▼
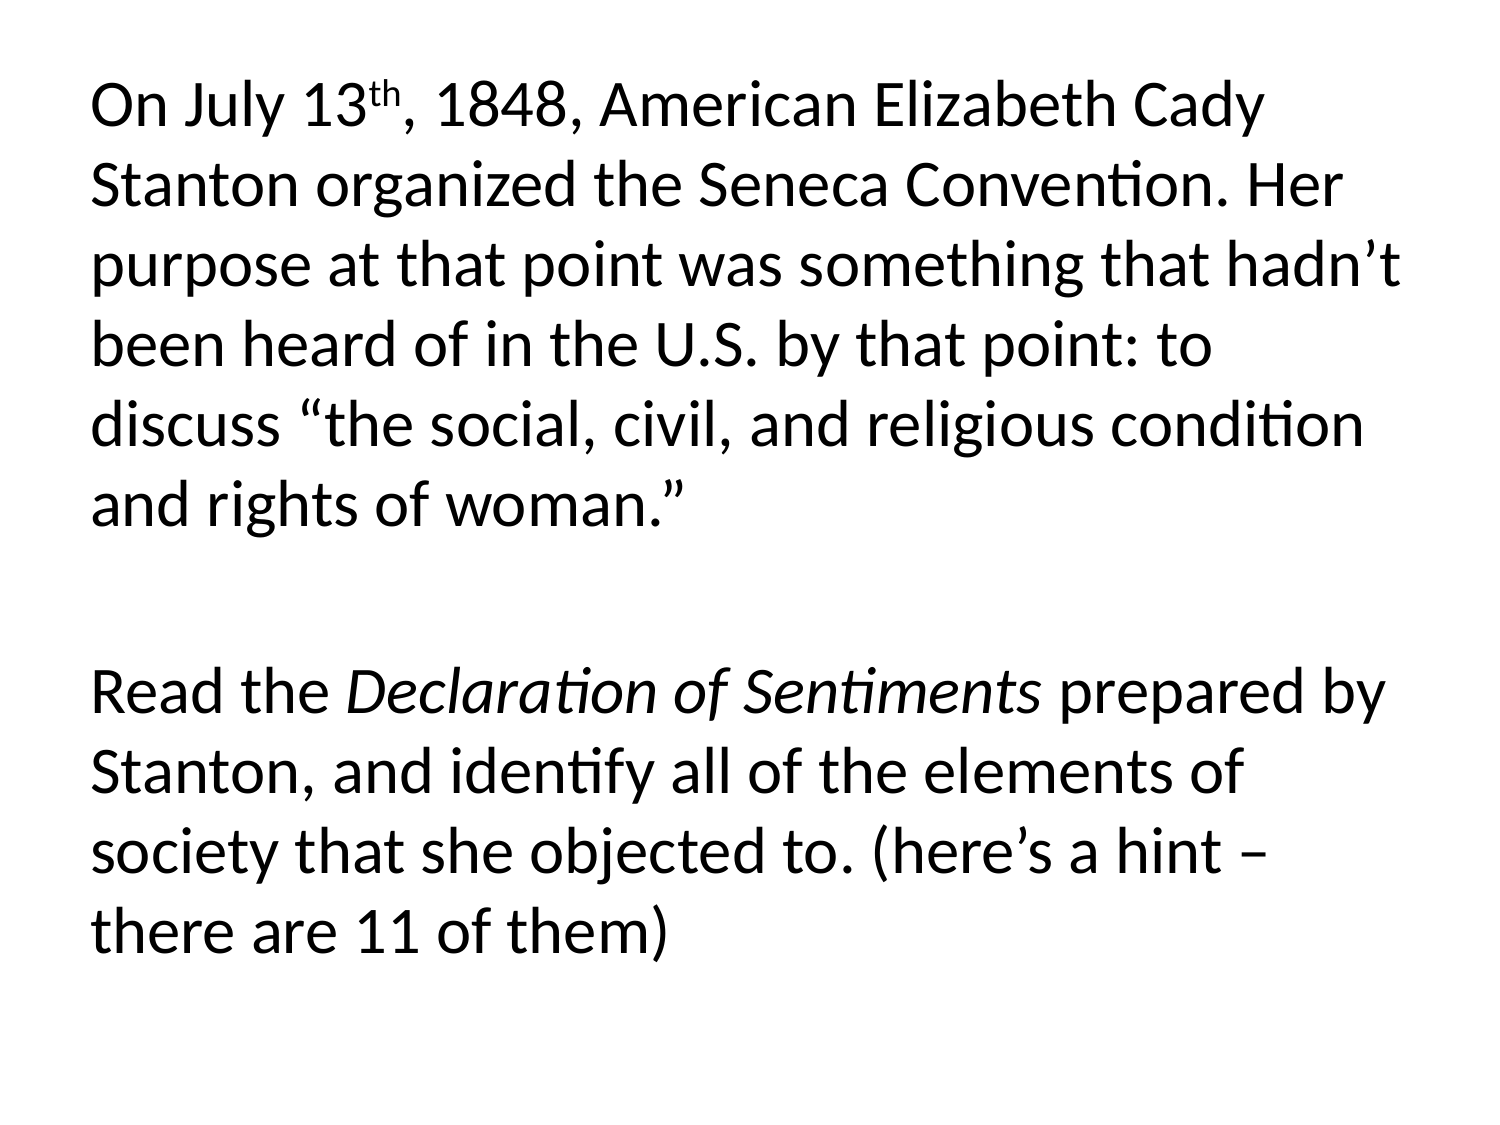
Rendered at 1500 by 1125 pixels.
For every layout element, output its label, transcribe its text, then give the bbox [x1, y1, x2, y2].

list On July 13th, 1848, American Elizabeth Cady Stanton organized the Seneca Convention. Her purpose at that point was something that hadn’t been heard of in the U.S. by that point: to discuss “the social, civil, and religious condition and rights of woman.” Read the Declaration of Sentiments prepared by Stanton, and identify all of the elements of society that she objected to. (here’s a hint – there are 11 of them) [75, 52, 1425, 1005]
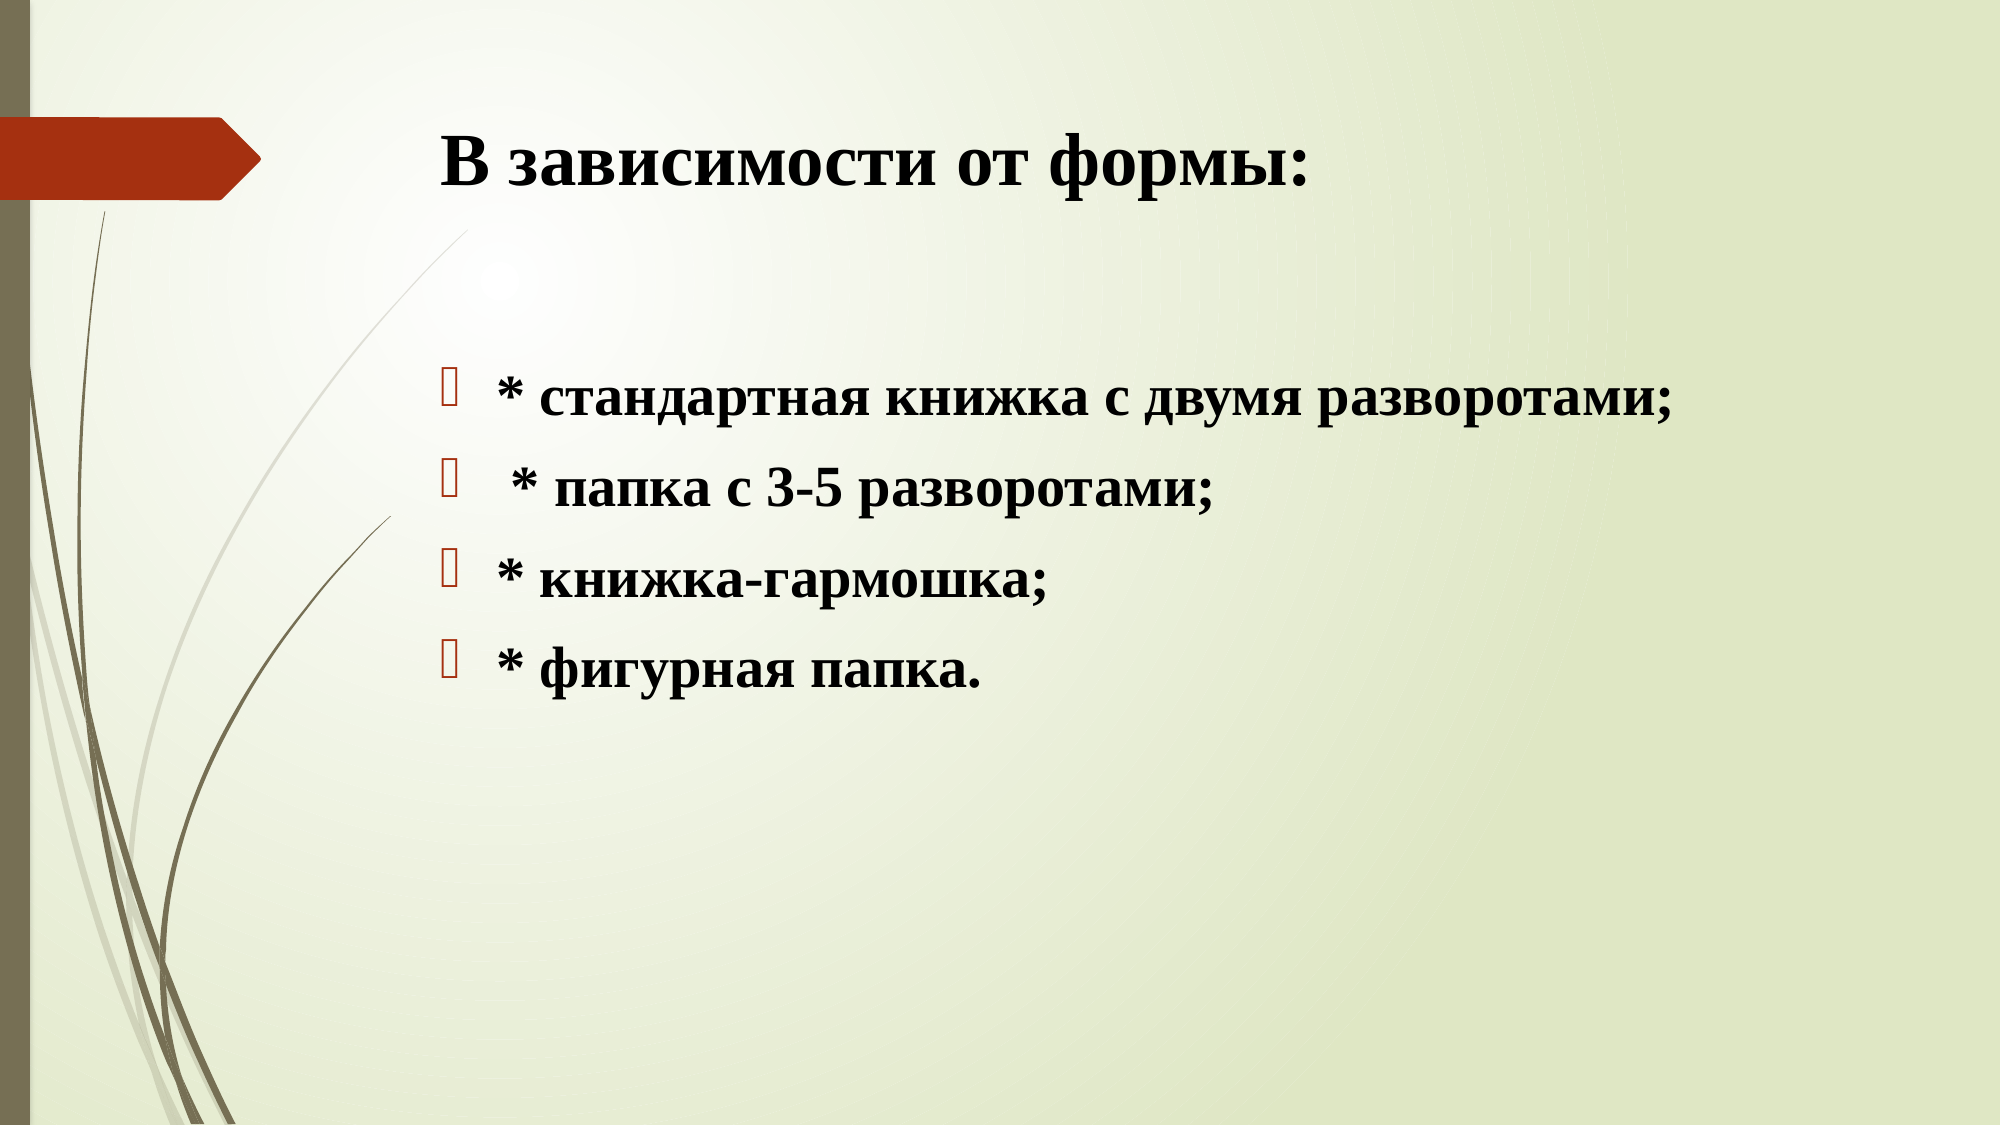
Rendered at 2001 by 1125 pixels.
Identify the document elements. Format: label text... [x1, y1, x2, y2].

title В зависимости от формы: [425, 102, 1888, 313]
list * стандартная книжка с двумя разворотами; * папка с 3-5 разворотами; * книжка-гармошка; * фигурная папка. [424, 350, 1888, 970]
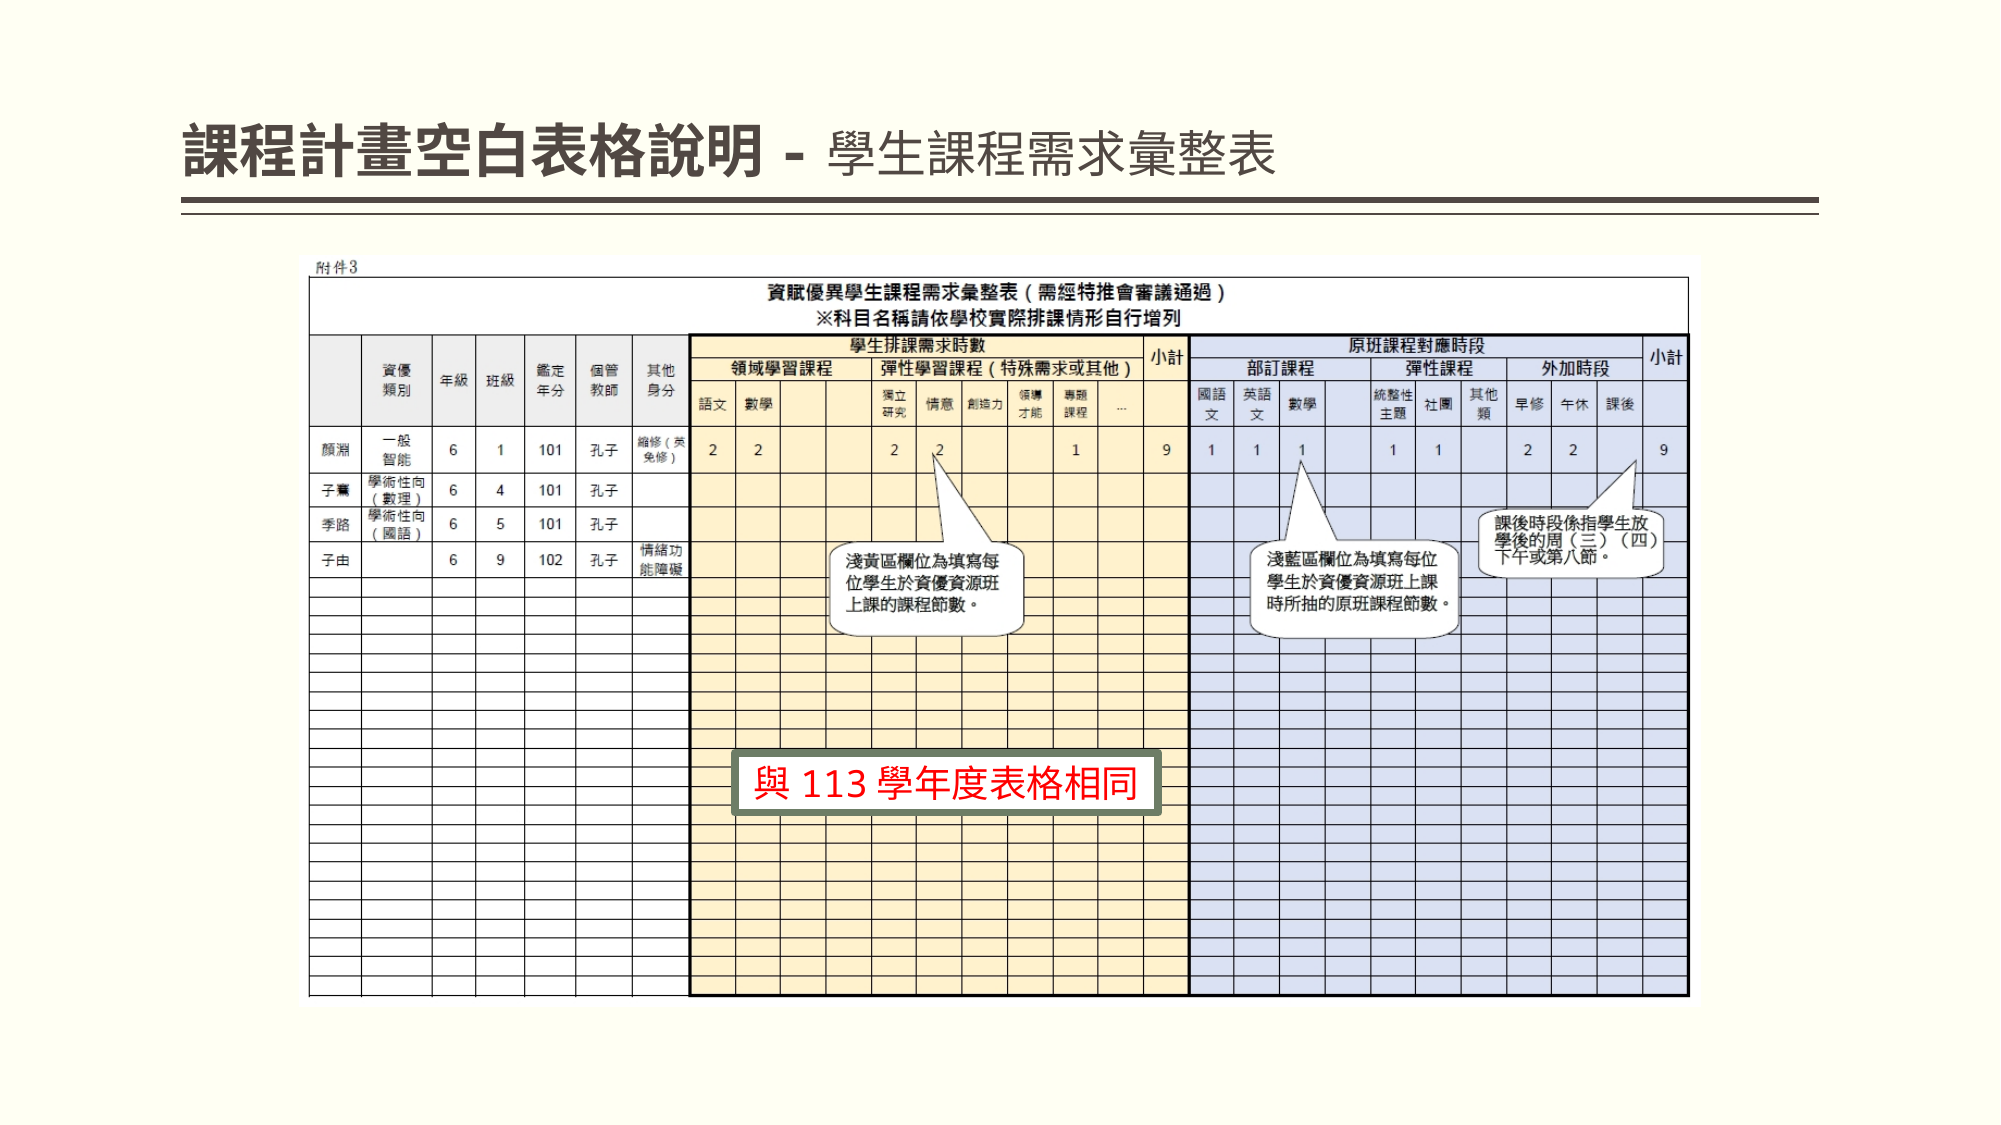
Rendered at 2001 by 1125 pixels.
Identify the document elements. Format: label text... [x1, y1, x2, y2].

title 課程計畫空白表格說明-學生課程需求彙整表 [181, 12, 1819, 193]
picture [299, 255, 1701, 1007]
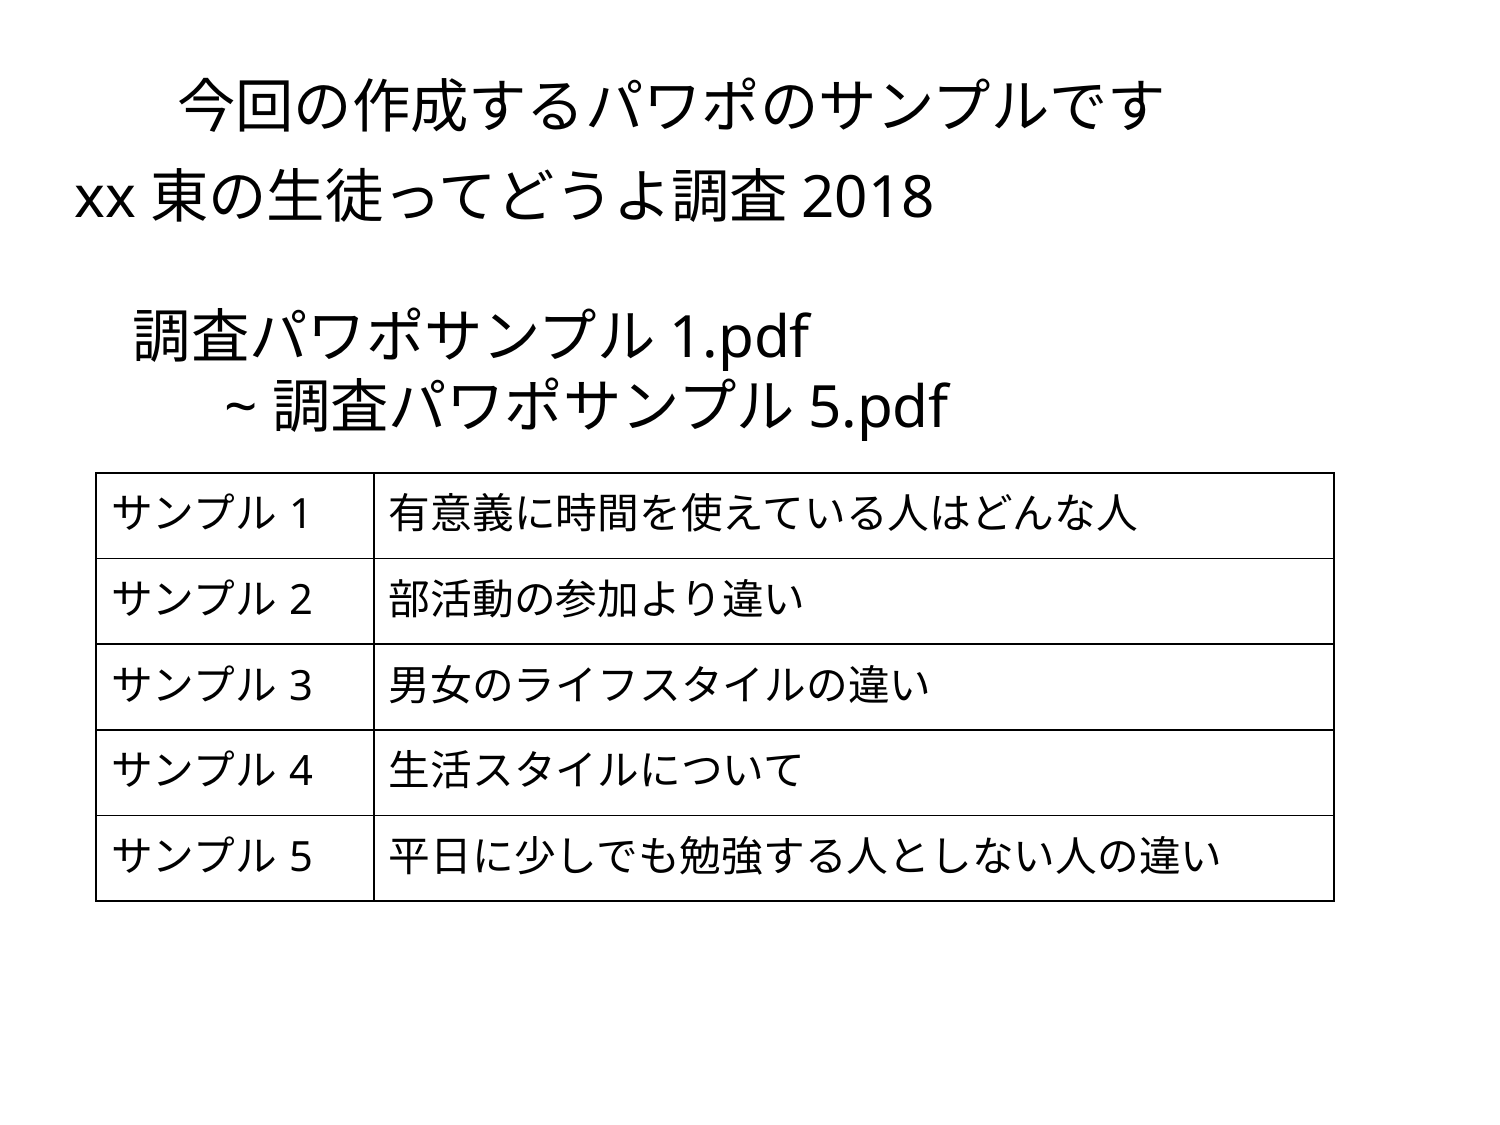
▲
• Aim of the task
The records above should be repeated exactly, with no pictures in the copy.

• Result of the exercise
Rendered at 1500 by 1125 pixels.
For every layout element, output its label, transcribe its text, then give the bbox [x1, y1, x2, y2].

list On July 13th, 1848, American Elizabeth Cady Stanton organized the Seneca Convention. Her purpose at that point was something that hadn’t been heard of in the U.S. by that point: to discuss “the social, civil, and religious condition and rights of woman.” Read the Declaration of Sentiments prepared by Stanton, and identify all of the elements of society that she objected to. (here’s a hint – there are 11 of them) [75, 52, 1425, 1005]
Rendered at 2001 by 1125 pixels.
Identify the document elements. Format: label text... [x1, y1, x2, y2].

title В зависимости от формы: [425, 102, 1888, 313]
list * стандартная книжка с двумя разворотами; * папка с 3-5 разворотами; * книжка-гармошка; * фигурная папка. [424, 350, 1888, 970]
Rendered at 2001 by 1125 pixels.
Identify the document elements. Format: label text... [x1, y1, x2, y2].

title 課程計畫空白表格說明-學生課程需求彙整表 [181, 12, 1819, 193]
picture [299, 255, 1701, 1007]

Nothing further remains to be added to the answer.